INSTRUCTIONS:
**A)** Reproduce the stretch from "Oh and today" through "it bothers me." in the forum post about a strained marriage, word for word.
**B)** What ages does the forum post about a strained marriage give for the writer and the husband?

##### TEXT SEGMENT

# Should I keep fighting



## swimfann21 (Sep 12, 2013)

My husband and I have been married for 3 years and have had one child. I love my husband and want this marriage to work but I'm not sure if I should stay in this marriage.

The reasons why I want to leave is because every time he is mad at me or I get mad at him- he always has to turn it around so it's my fault and not his and then he won't talk to me for a few days and at night he will just drive off without letting me know where he went or if he saw anybody or want. 

He gets text messages from women (he only works with women) all the time but as soon as he reads them he goes and deletes them right away and tells me the phone automatically deletes them which I know his phone doesn't and he also does this on facebook as well - talking to women then deleting the messages.
Yes occasionally Ill look at his phone and facebook but there is nothing on there seeing how he deletes everything.

He keeps telling me that "he's bored" is he telling me that I'm boring or what?? All he does is came home from work and gets on the computer while Im having to pick up after him or do the laundry I get no help from him and thats one thing he gets mad at me about is that Im home during the day with my son and he says that the house should be spotless but once I clean a room my 2 1/2 yr old will go mess it up again he just thinks I do nothing all day long when thats not the case. If he would come home and say lets go do something I say ok but all he wants to do is get on the computer. 

Oh and today when he got home I went to the store to buy some bread I got back and came in the door and saw him writing to a girl on facebook through private messaging and asked so who are you hiding or talking to (because he close the tab) and he told me why does it matter. 

We probably fight about once a month and Im just sick of it yes I might get into my husbands accounts from time to time but its with good reason. He says there is nothing going on but then why hid everything from me. He told me that if I don't like him doing something he is going to do it more because he knows it bothers me. 

I know sometimes Im a lot jealous but its only because he hides that stuff from me and he knows it bothers me so that why he does it. I know we have had some good times together but I just don't know what to do.

Any help would be great. Thanks for reading. 

Also Im 25 and he is 31


----------

##########
##### EXTRACTED MATERIAL

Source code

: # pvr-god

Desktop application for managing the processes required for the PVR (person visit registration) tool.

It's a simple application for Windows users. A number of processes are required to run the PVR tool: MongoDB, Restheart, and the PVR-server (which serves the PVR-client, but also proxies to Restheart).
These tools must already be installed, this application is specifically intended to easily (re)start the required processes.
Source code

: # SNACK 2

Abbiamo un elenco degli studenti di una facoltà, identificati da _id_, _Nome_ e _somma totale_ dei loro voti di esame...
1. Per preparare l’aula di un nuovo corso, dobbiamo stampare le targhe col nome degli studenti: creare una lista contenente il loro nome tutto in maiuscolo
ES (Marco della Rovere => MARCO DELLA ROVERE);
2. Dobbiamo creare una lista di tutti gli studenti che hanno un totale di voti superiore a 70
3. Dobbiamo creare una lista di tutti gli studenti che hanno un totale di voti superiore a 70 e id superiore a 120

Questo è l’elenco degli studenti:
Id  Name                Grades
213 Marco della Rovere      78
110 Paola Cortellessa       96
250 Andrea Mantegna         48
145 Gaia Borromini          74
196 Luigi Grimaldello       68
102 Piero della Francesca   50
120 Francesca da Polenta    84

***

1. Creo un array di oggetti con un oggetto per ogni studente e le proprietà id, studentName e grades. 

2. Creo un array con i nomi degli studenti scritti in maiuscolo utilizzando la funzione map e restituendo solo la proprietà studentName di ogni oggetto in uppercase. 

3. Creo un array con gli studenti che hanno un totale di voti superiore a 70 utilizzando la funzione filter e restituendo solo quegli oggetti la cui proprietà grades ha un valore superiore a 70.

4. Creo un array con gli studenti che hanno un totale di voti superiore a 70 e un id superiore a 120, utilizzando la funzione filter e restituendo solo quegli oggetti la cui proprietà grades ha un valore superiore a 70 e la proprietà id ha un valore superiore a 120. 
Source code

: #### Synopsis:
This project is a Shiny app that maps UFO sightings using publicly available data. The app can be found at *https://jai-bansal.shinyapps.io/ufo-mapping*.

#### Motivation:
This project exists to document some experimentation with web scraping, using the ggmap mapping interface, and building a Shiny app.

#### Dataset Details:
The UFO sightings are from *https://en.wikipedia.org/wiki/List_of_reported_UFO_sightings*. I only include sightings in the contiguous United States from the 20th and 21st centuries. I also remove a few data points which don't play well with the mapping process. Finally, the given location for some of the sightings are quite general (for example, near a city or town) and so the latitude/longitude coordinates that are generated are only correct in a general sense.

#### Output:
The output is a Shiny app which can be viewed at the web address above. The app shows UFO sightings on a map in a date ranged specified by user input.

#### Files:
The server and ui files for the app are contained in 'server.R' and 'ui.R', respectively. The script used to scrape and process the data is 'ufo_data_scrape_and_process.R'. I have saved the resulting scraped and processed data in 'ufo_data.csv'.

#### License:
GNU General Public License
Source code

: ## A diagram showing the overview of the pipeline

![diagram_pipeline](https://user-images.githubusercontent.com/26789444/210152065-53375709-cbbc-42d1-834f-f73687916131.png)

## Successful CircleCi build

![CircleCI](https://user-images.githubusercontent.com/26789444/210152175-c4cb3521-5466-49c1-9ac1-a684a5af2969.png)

##########

SOLVED TASKS:
**A)**
Oh and today when he got home I went to the store to buy some bread I got back and came in the door and saw him writing to a girl on facebook through private messaging and asked so who are you hiding or talking to (because he close the tab) and he told me why does it matter. 

We probably fight about once a month and Im just sick of it yes I might get into my husbands accounts from time to time but its with good reason. He says there is nothing going on but then why hid everything from me. He told me that if I don't like him doing something he is going to do it more because he knows it bothers me.

**B)** The writer is 25 and the husband is 31.